The rise of alternatives

Forty years ago, opposition to animal experiments was mainly based on the ethical argument: that it was wrong to cause suffering to animals in order to try to acquire knowledge that would actually not benefit them. However, the rapid advance of alternatives and recognition that animals do not make good surrogates for people has led to the situation that non-animal testing simulates the human body as well or better than testing on animals. Where this happens, many countries in principle require that only the non-animal method is used, but in practice animal experiments may continue though inertia: people trained in one method may be reluctant to change to a new and better one, and the discovery of a better alternative is not always followed promptly by its adoption in practice. Public opinion is profoundly unsympathetic to causing suffering where that is the only reason.

Where are the cures?

Finally, the public is gradually becoming aware that the promises of the research industry are not yielding the promised results. Industry claims tend to hark back to the discovery of polio vaccine in 1952, but as research has intensified in recent years and more and more variants of animals are 'created' by genetic modification to try to simulate humans, the cures for cancer, Alzheimer's and other human diseases have remained frustratingly elusive. Derek Hill, Professor of Medical Imaging Science at UCL, observes, "The drug development world is littered with [Alzheimer's] drugs that seemed to work on transgenic mice but don't work in people"
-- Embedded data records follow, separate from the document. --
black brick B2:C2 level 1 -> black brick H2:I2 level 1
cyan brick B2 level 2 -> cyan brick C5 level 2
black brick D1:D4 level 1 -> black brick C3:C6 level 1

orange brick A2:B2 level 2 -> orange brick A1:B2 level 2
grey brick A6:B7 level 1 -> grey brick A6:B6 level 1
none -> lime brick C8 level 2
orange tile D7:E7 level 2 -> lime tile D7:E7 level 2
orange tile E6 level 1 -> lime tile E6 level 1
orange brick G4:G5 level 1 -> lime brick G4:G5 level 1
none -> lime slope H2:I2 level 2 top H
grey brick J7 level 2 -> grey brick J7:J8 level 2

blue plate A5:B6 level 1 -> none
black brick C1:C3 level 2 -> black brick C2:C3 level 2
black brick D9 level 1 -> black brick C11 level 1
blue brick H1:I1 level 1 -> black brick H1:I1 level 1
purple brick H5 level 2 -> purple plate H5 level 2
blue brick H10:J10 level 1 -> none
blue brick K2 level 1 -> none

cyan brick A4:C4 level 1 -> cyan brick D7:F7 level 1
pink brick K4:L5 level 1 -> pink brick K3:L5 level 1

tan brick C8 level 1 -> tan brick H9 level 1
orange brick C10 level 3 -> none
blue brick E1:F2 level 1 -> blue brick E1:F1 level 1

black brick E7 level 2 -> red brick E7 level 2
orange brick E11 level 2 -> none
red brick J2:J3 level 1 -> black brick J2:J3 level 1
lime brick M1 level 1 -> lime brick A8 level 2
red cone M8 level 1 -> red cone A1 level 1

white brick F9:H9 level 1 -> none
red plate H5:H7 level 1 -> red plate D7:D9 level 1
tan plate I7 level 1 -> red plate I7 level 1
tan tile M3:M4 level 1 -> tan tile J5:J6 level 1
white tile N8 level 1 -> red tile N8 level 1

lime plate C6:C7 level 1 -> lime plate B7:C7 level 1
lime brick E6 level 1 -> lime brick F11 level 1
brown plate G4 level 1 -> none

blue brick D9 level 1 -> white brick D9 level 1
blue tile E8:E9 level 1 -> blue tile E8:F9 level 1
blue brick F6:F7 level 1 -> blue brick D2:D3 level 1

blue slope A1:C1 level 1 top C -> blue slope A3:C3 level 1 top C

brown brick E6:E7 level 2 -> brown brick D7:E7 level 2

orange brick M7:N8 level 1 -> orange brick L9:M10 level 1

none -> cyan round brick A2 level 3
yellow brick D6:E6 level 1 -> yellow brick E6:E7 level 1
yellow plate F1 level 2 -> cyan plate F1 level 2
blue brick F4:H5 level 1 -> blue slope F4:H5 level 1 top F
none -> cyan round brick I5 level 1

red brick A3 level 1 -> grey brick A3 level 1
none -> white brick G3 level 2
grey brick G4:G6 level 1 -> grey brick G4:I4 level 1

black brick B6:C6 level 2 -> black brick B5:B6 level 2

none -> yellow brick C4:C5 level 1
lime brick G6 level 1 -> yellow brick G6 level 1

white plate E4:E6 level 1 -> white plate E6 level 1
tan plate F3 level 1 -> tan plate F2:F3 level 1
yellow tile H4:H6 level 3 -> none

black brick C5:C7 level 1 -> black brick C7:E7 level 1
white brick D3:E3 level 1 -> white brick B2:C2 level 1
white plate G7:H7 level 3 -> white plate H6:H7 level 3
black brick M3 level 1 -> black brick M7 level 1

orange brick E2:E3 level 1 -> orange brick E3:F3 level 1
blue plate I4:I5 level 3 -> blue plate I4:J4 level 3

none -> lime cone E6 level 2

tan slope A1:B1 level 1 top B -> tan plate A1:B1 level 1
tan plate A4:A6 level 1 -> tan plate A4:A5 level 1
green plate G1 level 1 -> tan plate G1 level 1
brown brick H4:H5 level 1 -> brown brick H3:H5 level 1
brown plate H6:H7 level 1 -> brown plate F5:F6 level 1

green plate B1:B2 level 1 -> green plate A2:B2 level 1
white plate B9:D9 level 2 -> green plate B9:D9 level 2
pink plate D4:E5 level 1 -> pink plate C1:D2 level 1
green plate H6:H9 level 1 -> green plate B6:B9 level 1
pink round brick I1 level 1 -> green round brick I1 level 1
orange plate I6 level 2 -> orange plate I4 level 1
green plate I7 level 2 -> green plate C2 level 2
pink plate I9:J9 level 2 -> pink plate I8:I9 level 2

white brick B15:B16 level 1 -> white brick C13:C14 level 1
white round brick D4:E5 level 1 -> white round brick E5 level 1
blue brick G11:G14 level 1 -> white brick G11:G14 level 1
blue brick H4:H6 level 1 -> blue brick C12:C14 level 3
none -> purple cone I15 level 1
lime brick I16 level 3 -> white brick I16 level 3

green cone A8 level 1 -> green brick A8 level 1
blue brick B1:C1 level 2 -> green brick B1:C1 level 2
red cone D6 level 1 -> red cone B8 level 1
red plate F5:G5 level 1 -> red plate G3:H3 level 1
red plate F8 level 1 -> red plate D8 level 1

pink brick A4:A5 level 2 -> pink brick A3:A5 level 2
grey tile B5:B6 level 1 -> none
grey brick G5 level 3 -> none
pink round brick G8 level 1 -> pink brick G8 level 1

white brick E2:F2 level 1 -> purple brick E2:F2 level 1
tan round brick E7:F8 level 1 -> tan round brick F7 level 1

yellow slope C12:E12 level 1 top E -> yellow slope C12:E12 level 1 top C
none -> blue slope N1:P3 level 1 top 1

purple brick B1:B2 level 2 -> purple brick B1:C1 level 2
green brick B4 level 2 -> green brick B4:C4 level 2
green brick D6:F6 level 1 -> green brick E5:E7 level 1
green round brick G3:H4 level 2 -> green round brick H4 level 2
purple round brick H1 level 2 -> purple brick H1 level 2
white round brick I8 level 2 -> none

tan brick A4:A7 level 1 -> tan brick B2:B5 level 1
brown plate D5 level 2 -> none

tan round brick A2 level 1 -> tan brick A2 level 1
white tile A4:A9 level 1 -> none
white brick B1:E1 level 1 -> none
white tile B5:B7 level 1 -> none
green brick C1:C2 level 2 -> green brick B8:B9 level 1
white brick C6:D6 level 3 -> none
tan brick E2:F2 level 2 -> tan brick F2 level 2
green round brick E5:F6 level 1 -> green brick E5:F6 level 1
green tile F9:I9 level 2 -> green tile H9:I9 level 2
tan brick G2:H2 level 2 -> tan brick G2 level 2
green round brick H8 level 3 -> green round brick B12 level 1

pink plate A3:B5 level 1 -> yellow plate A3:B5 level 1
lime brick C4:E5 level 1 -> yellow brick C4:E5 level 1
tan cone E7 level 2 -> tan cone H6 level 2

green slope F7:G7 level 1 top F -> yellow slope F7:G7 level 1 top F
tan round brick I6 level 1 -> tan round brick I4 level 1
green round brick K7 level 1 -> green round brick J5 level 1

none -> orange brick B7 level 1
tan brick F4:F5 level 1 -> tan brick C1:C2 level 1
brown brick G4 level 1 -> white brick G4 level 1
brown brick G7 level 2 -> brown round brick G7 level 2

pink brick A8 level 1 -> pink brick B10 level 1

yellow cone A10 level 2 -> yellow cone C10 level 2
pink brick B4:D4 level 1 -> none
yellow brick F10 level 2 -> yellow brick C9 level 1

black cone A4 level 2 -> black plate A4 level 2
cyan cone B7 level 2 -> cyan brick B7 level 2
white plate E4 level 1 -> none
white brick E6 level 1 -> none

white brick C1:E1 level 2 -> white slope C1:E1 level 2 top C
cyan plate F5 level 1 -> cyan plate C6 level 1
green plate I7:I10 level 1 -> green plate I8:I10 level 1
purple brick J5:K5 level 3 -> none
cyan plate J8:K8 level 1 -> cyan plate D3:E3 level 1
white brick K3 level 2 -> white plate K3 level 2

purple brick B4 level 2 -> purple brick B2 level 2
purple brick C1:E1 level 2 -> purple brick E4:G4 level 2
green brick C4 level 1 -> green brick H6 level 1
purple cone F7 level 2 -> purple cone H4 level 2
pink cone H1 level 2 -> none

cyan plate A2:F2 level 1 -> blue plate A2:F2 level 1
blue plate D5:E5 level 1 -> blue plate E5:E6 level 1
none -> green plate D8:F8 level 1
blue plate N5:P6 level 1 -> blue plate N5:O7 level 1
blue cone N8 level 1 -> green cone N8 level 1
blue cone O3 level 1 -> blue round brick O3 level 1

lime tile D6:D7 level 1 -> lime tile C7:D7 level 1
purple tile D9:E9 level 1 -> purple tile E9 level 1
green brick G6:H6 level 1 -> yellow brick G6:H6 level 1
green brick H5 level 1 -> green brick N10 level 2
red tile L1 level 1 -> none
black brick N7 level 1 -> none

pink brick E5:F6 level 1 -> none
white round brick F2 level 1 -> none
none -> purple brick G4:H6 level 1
If animal tests are used in areas that the public don't support, increasingly superseded by more modern techniques and widely recognised as ineffective, it's understandable that opposition is growing. To be fair, nobody actually likes inflicting suffering on animals. And yet, millions of experiments are still conducted every year, driven more by tradition and inertia than by regulatory requirements, or a real expectation of miraculous cures. Public sympathy is melting away, and in the coming years we are likely to see legislators increasingly limiting the research carried out on animals by excluding the most unpopular types, from cosmetic testing to household product testing to experiments inflicting severe suffering.

Change starts slowly in any well-established industry, but the foundations of support for animal experiments are crumbling. For the animals enduring this suffering, change is coming at last.